Volkswagen invested millions to develop a NOx trap instead. The trap soaks up nitrous oxide and nitrogen dioxide like a sponge. Once the trap is full, the system can inject a dose of fuel before releasing exhaust substances. The fuel reacts with the NOx to form benign substances. Typically, the filter only runs for about 10 seconds, once every 10 minutes. (They may also run their combustion differently at certain points to lower emissions.) In light of recent revelations, however, it looks like Volkswagen made the wrong bet.
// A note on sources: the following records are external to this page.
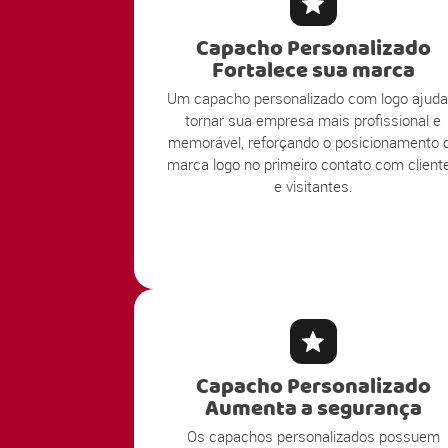
Capacho Personalizado
Fortalece sua marca
Um capacho personalizado com logo ajuda
tornar sua empresa mais profissional e
memorável, reforçando o posicionamento 
marca logo no primeiro contato com client
e visitantes.
Capacho Personalizado
Aumenta a segurança
Os capachos personalizados possuem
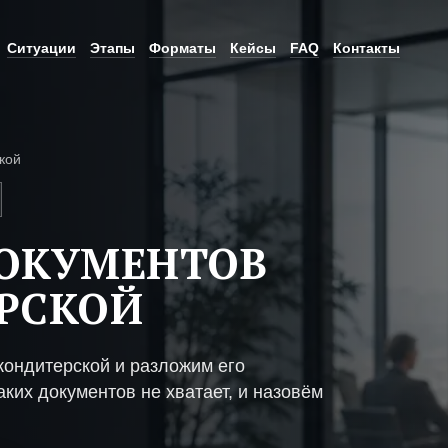
Ситуации
Этапы
Форматы
Кейсы
FAQ
Контакты
кой
ДОКУМЕНТОВ
РСКОЙ
кондитерской и разложим его
ких документов не хватает, и назовём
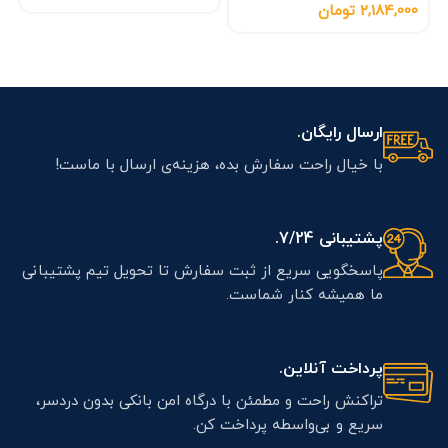
2,184,000
تومان
ارسال رایگان.
با خیال راحت سفارش بده، هزینه‌ی ارسال با ماست!
پشتیبانی 7/24.
پاسخگویی سریع از ثبت سفارش تا تحویل تیم پشتیبانی
ما همیشه کنار شماست.
پرداخت آنلاین.
تراکنش راحت و مطمئن با درگاه امن بانکی بدون دردسر،
سریع و بی‌واسطه پرداخت کن.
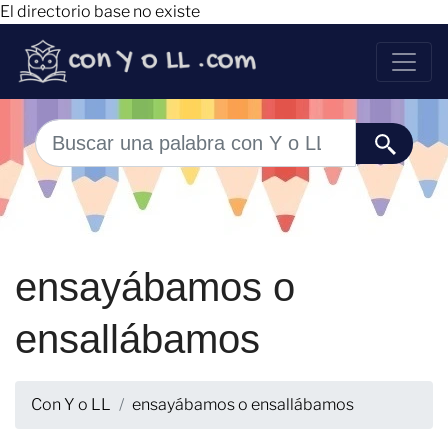
El directorio base no existe
ensayábamos o
ensallábamos
Con Y o LL
ensayábamos o ensallábamos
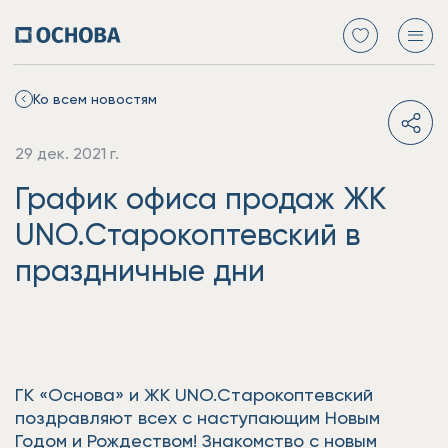
Ко всем новостям
29 дек. 2021 г.
График офиса продаж ЖК
UNO.Старокоптевский в
праздничные дни
ГК «Основа» и ЖК UNO.Старокоптевский
поздравляют всех с наступающим Новым
Годом и Рождеством! Знакомство с новым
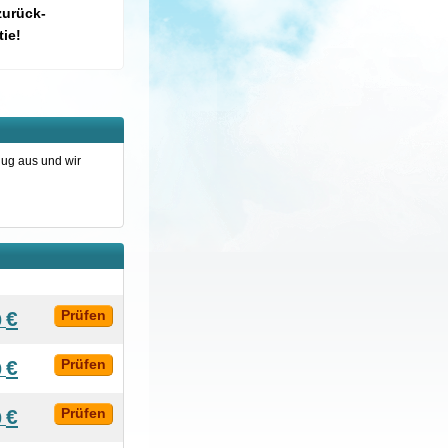
zurück-
ie!
lug aus und wir
€
Prüfen
0
€
Prüfen
0
€
Prüfen
0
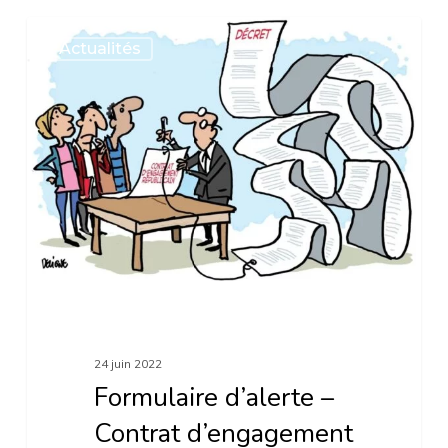
Formulaire
Actualités
d’alerte
–
Contrat
d’engagement
républicain
24 juin 2022
Formulaire d’alerte –
Contrat d’engagement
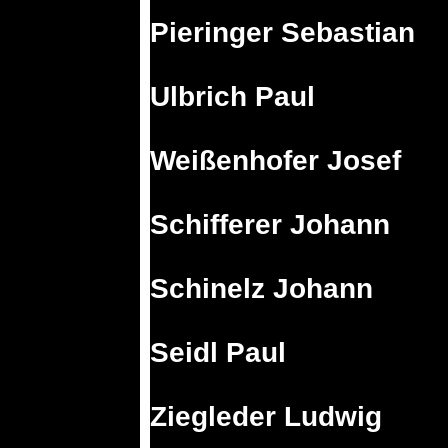
Pieringer Sebastian
Ulbrich Paul
Weißenhofer Josef
Schifferer Johann
Schinelz Johann
Seidl Paul
Ziegleder Ludwig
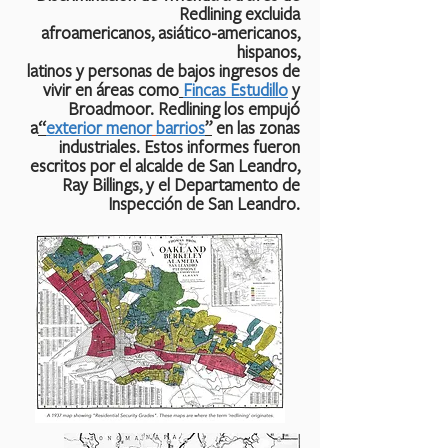
Redlining excluida
afroamericanos, asiático-americanos,
hispanos,
latinos y personas de bajos ingresos de
vivir en áreas como
Fincas Estudillo
y
Broadmoor. Redlining los empujó
a
“
exterior menor
barrios
”
en las zonas
industriales. Estos informes fueron
escritos por el alcalde de San Leandro,
Ray Billings, y el Departamento de
Inspección de San Leandro.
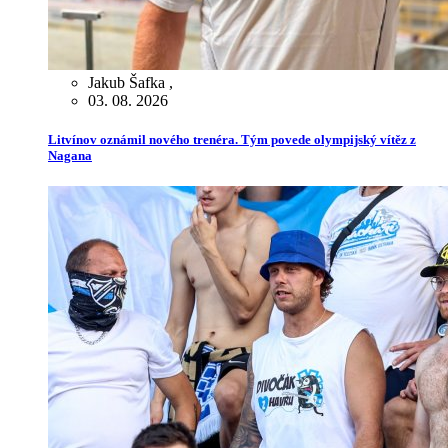
Jakub Šafka
,
03. 08. 2026
Litvínov oznámil nového trenéra. Tým povede olympijský vítěz z
Nagana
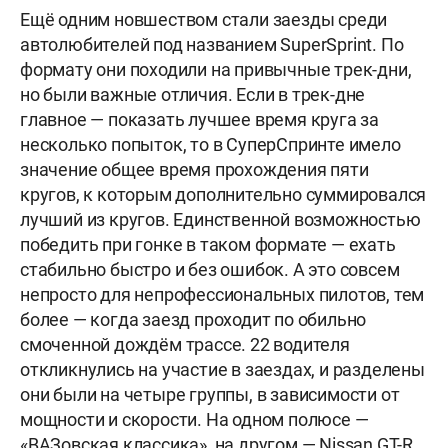
Ещё одним новшеством стали заезды среди
автолюбителей под названием SuperSprint. По
формату они походили на привычные трек-дни,
но были важные отличия. Если в трек-дне
главное — показать лучшее время круга за
несколько попыток, то в СуперСпринте имело
значение общее время прохождения пяти
кругов, к которым дополнительно суммировался
лучший из кругов. Единственной возможностью
победить при гонке в таком формате — ехать
стабильно быстро и без ошибок. А это совсем
непросто для непрофессиональных пилотов, тем
более — когда заезд проходит по обильно
смоченной дождём трассе. 22 водителя
откликнулись на участие в заездах, и разделены
они были на четыре группы, в зависимости от
мощности и скорости. На одном полюсе —
«ВАЗовская классика», на другом — Nissan GT-R,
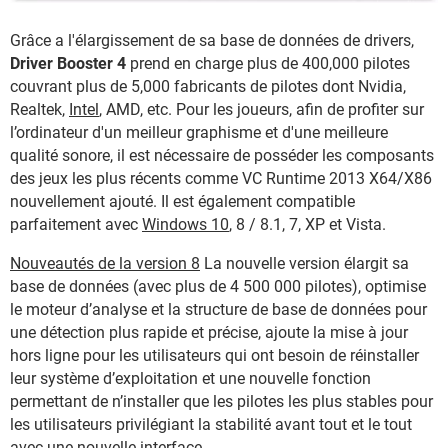
Grâce a l'élargissement de sa base de données de drivers,
Driver Booster 4
prend en charge plus de 400,000 pilotes
couvrant plus de 5,000 fabricants de pilotes dont Nvidia,
Realtek,
Intel
, AMD, etc. Pour les joueurs, afin de profiter sur
l’ordinateur d'un meilleur graphisme et d'une meilleure
qualité sonore, il est nécessaire de posséder les composants
des jeux les plus récents comme VC Runtime 2013 X64/X86
nouvellement ajouté. Il est également compatible
parfaitement avec
Windows 10
, 8 / 8.1, 7, XP et Vista.
Nouveautés de la version 8
La nouvelle version élargit sa
base de données (avec plus de 4 500 000 pilotes), optimise
le moteur d’analyse et la structure de base de données pour
une détection plus rapide et précise, ajoute la mise à jour
hors ligne pour les utilisateurs qui ont besoin de réinstaller
leur système d’exploitation et une nouvelle fonction
permettant de n’installer que les pilotes les plus stables pour
les utilisateurs privilégiant la stabilité avant tout et le tout
avec une nouvelle interface.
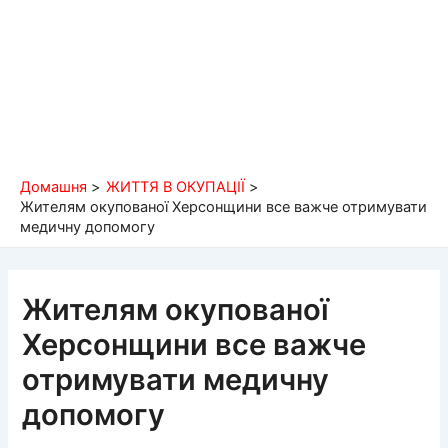
Домашня
ЖИТТЯ В ОКУПАЦІЇ
Жителям окупованої Херсонщини все важче отримувати
медичну допомогу
Жителям окупованої
Херсонщини все важче
отримувати медичну
допомогу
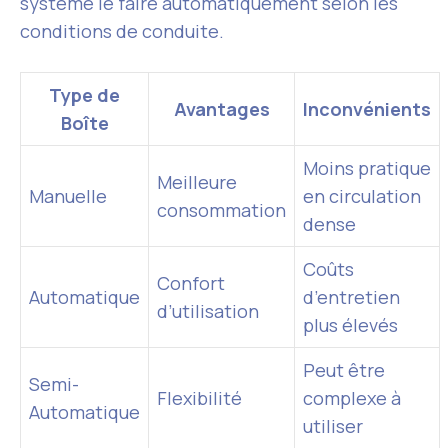
système le faire automatiquement selon les
conditions de conduite.
Type de
Avantages
Inconvénients
Boîte
Moins pratique
Meilleure
Manuelle
en circulation
consommation
dense
Coûts
Confort
Automatique
d’entretien
d’utilisation
plus élevés
Peut être
Semi-
Flexibilité
complexe à
Automatique
utiliser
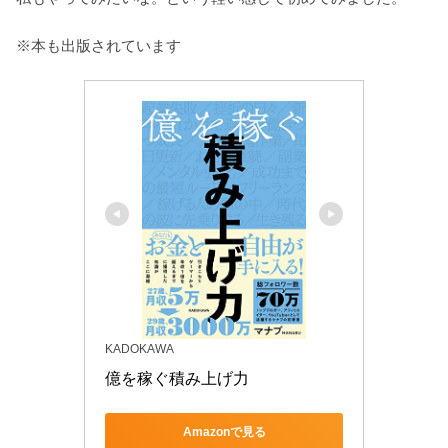
※本も出版されています
KADOKAWA
億を稼ぐ積み上げ力
Amazonで見る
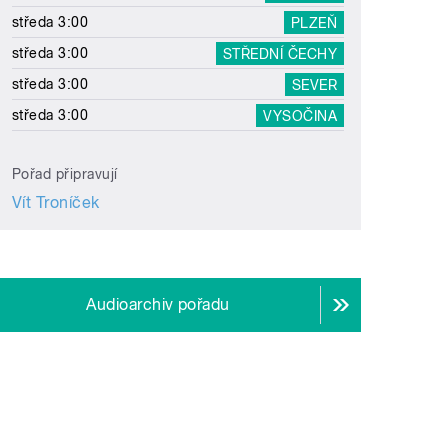
středa 3:00
PLZEŇ
středa 3:00
STŘEDNÍ ČECHY
středa 3:00
SEVER
středa 3:00
VYSOČINA
Pořad připravují
Vít Troníček
Audioarchiv pořadu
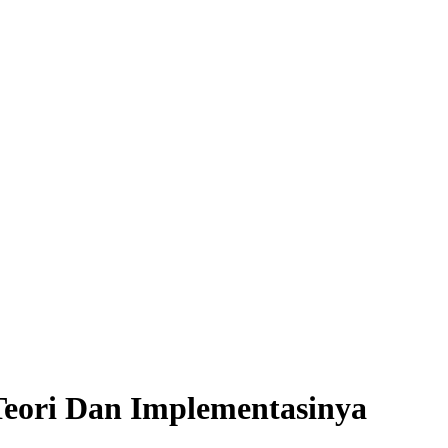
Teori Dan Implementasinya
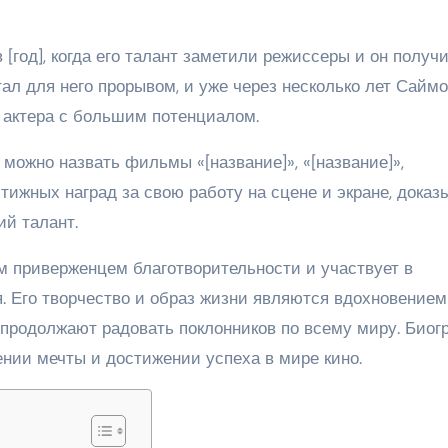
[год], когда его талант заметили режиссеры и он получ
тал для него прорывом, и уже через несколько лет Сайм
 актера с большим потенциалом.
ожно назвать фильмы «[название]», «[название]»,
стижных наград за свою работу на сцене и экране, доказ
ий талант.
м приверженцем благотворительности и участвует в
 Его творчество и образ жизни являются вдохновением
я продолжают радовать поклонников по всему миру. Био
нии мечты и достижении успеха в мире кино.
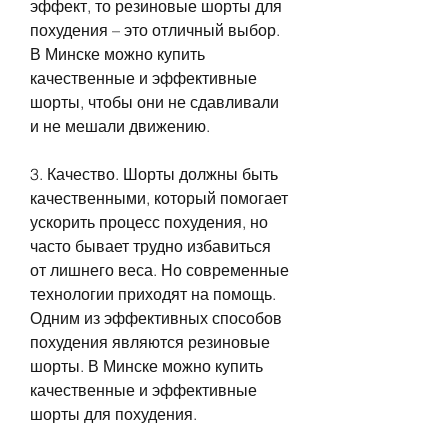
эффект, то резиновые шорты для 
похудения – это отличный выбор. 
В Минске можно купить 
качественные и эффективные 
шорты, чтобы они не сдавливали 
и не мешали движению.
3. Качество. Шорты должны быть 
качественными, который помогает 
ускорить процесс похудения, но 
часто бывает трудно избавиться 
от лишнего веса. Но современные 
технологии приходят на помощь. 
Одним из эффективных способов 
похудения являются резиновые 
шорты. В Минске можно купить 
качественные и эффективные 
шорты для похудения.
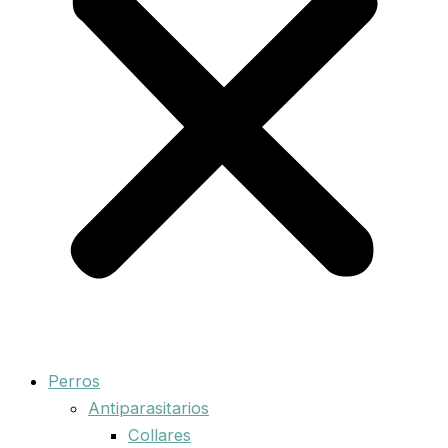
Perros
Antiparasitarios
Collares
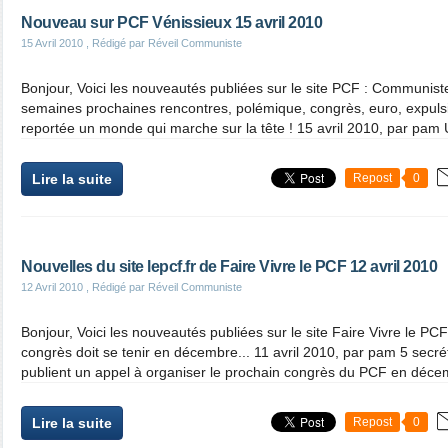
Nouveau sur PCF Vénissieux 15 avril 2010
15 Avril 2010
, Rédigé par Réveil Communiste
Bonjour, Voici les nouveautés publiées sur le site PCF : Communist
semaines prochaines rencontres, polémique, congrès, euro, expulsio
reportée un monde qui marche sur la tête ! 15 avril 2010, par pam 
Lire la suite
Repost
0
Nouvelles du site lepcf.fr de Faire Vivre le PCF 12 avril 2010
12 Avril 2010
, Rédigé par Réveil Communiste
Bonjour, Voici les nouveautés publiées sur le site Faire Vivre le P
congrès doit se tenir en décembre... 11 avril 2010, par pam 5 secr
publient un appel à organiser le prochain congrès du PCF en décem
Lire la suite
Repost
0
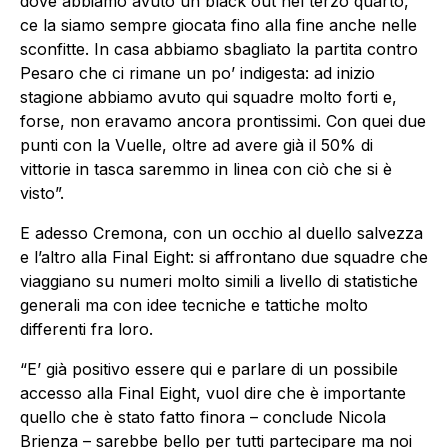
dove abbiamo avuto un black out nel terzo quarto,
ce la siamo sempre giocata fino alla fine anche nelle
sconfitte. In casa abbiamo sbagliato la partita contro
Pesaro che ci rimane un po’ indigesta: ad inizio
stagione abbiamo avuto qui squadre molto forti e,
forse, non eravamo ancora prontissimi. Con quei due
punti con la Vuelle, oltre ad avere già il 50% di
vittorie in tasca saremmo in linea con ciò che si è
visto”.
E adesso Cremona, con un occhio al duello salvezza
e l’altro alla Final Eight: si affrontano due squadre che
viaggiano su numeri molto simili a livello di statistiche
generali ma con idee tecniche e tattiche molto
differenti fra loro.
“E’ già positivo essere qui e parlare di un possibile
accesso alla Final Eight, vuol dire che è importante
quello che è stato fatto finora – conclude Nicola
Brienza – sarebbe bello per tutti partecipare ma noi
Volkswagen may have resorted to cheating because the NOx trap eats up fuel or reduces the car's pep. But Volkswagen owners may end up being disappointed with the more sluggish, gas-guzzling cars they get back.
Future technology?
It's likely that cars of the future will include diesel technology that combines clean-emission techniques, power and fuel economy, Hillebrand said. When engineers analyze the diesel-engine combustion process, they have found that there are some pressures and temperatures that produce high levels of soot or NOx. But some temperature and pressure regimes get efficient fuel combustion without producing either pollutant.
Hillebrand's team is developing low-temperature combustion systems that aim to do just that. These systems either precisely time fuel injection or even use gasoline and diesel fuel at different times in the car's operation to hit that sweet spot, he said. These experimental systems, however, need a lot more engineering before they're a marketable solution, he added.